* [Records for the task]:
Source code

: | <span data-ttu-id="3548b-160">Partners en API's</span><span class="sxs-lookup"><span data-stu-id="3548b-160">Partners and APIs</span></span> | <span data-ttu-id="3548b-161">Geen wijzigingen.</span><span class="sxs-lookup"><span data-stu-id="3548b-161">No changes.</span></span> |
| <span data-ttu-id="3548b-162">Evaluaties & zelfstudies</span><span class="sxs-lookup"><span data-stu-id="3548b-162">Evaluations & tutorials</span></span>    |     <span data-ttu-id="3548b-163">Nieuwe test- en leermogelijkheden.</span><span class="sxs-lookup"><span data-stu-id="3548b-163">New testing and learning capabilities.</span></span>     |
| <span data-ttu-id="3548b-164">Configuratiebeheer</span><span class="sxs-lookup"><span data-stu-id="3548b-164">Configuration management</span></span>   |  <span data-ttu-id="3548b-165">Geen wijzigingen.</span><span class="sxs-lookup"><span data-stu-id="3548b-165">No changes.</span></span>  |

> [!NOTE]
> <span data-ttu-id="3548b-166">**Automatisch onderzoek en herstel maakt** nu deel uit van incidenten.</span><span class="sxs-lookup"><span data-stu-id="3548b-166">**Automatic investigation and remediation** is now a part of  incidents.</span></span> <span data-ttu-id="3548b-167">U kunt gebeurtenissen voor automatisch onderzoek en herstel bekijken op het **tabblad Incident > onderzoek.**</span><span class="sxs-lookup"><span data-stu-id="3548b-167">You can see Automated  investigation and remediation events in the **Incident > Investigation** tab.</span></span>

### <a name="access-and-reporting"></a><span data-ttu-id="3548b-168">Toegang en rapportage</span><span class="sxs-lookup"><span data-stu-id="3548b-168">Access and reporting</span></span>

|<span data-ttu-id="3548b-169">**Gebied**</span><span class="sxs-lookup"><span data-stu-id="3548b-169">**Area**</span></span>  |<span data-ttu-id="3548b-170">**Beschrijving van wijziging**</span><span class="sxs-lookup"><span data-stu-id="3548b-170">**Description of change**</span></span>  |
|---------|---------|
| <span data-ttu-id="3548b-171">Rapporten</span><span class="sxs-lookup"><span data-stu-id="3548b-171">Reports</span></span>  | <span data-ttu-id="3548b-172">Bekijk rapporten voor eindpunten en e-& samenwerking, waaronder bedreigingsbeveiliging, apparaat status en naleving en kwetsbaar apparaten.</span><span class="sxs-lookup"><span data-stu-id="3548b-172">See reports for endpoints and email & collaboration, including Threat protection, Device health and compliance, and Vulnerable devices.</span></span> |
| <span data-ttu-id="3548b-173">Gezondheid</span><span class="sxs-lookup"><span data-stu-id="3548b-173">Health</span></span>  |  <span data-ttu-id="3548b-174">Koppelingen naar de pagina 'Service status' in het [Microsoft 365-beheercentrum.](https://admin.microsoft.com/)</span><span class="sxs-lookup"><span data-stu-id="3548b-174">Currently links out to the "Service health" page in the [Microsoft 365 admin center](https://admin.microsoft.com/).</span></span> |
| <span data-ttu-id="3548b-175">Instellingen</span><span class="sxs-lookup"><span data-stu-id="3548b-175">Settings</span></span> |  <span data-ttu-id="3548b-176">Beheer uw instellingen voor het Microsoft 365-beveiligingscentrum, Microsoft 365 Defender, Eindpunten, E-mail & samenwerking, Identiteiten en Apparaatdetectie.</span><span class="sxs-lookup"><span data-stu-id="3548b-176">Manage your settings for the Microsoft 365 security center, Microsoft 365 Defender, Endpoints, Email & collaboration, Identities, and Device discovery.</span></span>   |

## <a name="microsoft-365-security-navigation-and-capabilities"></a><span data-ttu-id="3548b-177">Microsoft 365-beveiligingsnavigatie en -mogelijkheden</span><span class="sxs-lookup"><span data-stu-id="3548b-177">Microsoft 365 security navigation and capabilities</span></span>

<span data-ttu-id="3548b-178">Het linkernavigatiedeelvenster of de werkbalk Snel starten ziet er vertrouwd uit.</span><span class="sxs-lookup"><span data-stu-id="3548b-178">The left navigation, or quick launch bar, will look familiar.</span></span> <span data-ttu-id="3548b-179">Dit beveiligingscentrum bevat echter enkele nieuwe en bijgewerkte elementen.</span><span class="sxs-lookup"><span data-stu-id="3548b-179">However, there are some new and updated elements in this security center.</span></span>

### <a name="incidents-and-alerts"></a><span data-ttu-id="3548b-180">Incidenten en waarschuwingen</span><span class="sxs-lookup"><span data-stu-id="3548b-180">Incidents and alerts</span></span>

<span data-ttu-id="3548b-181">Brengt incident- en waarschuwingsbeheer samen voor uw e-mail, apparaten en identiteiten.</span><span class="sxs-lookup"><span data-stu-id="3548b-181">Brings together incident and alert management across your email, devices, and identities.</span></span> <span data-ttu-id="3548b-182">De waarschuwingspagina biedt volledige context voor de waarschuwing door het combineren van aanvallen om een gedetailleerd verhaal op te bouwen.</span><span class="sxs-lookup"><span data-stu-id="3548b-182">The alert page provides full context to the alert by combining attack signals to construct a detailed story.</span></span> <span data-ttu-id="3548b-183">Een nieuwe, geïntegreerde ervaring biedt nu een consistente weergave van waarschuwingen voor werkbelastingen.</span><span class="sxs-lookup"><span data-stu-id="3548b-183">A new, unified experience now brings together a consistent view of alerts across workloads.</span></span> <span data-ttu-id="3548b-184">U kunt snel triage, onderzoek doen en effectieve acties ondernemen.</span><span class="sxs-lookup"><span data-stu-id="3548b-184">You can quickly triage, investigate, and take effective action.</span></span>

* [What you are asked to do]:
Each line in the data that holds the word "waarschuwingen" must be copied.

* [Exercise result]:
### <a name="incidents-and-alerts"></a><span data-ttu-id="3548b-180">Incidenten en waarschuwingen</span><span class="sxs-lookup"><span data-stu-id="3548b-180">Incidents and alerts</span></span>
<span data-ttu-id="3548b-181">Brengt incident- en waarschuwingsbeheer samen voor uw e-mail, apparaten en identiteiten.</span><span class="sxs-lookup"><span data-stu-id="3548b-181">Brings together incident and alert management across your email, devices, and identities.</span></span> <span data-ttu-id="3548b-182">De waarschuwingspagina biedt volledige context voor de waarschuwing door het combineren van aanvallen om een gedetailleerd verhaal op te bouwen.</span><span class="sxs-lookup"><span data-stu-id="3548b-182">The alert page provides full context to the alert by combining attack signals to construct a detailed story.</span></span> <span data-ttu-id="3548b-183">Een nieuwe, geïntegreerde ervaring biedt nu een consistente weergave van waarschuwingen voor werkbelastingen.</span><span class="sxs-lookup"><span data-stu-id="3548b-183">A new, unified experience now brings together a consistent view of alerts across workloads.</span></span> <span data-ttu-id="3548b-184">U kunt snel triage, onderzoek doen en effectieve acties ondernemen.</span><span class="sxs-lookup"><span data-stu-id="3548b-184">You can quickly triage, investigate, and take effective action.</span></span>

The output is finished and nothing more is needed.